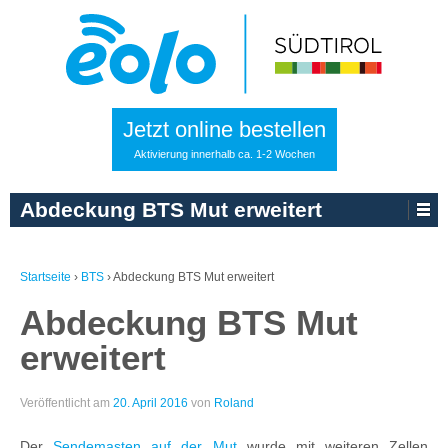
Jetzt online bestellen
Aktivierung innerhalb ca. 1-2 Wochen
Abdeckung BTS Mut erweitert
Startseite
›
BTS
›
Abdeckung BTS Mut erweitert
Abdeckung BTS Mut
erweitert
Veröffentlicht am
20. April 2016
von
Roland
Der
Sendemasten auf der Mut
wurde mit weiteren Zellen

HOW TO COMPLETE THIS TASK:
Without changing a single word, set down all of the material again and leave out its pictures.

WRITTEN REPLY:
Jetzt online bestellen
Aktivierung innerhalb ca. 1-2 Wochen
Abdeckung BTS Mut erweitert
Startseite
›
BTS
›
Abdeckung BTS Mut erweitert
Abdeckung BTS Mut
erweitert
Veröffentlicht am
20. April 2016
von
Roland
Der
Sendemasten auf der Mut
wurde mit weiteren Zellen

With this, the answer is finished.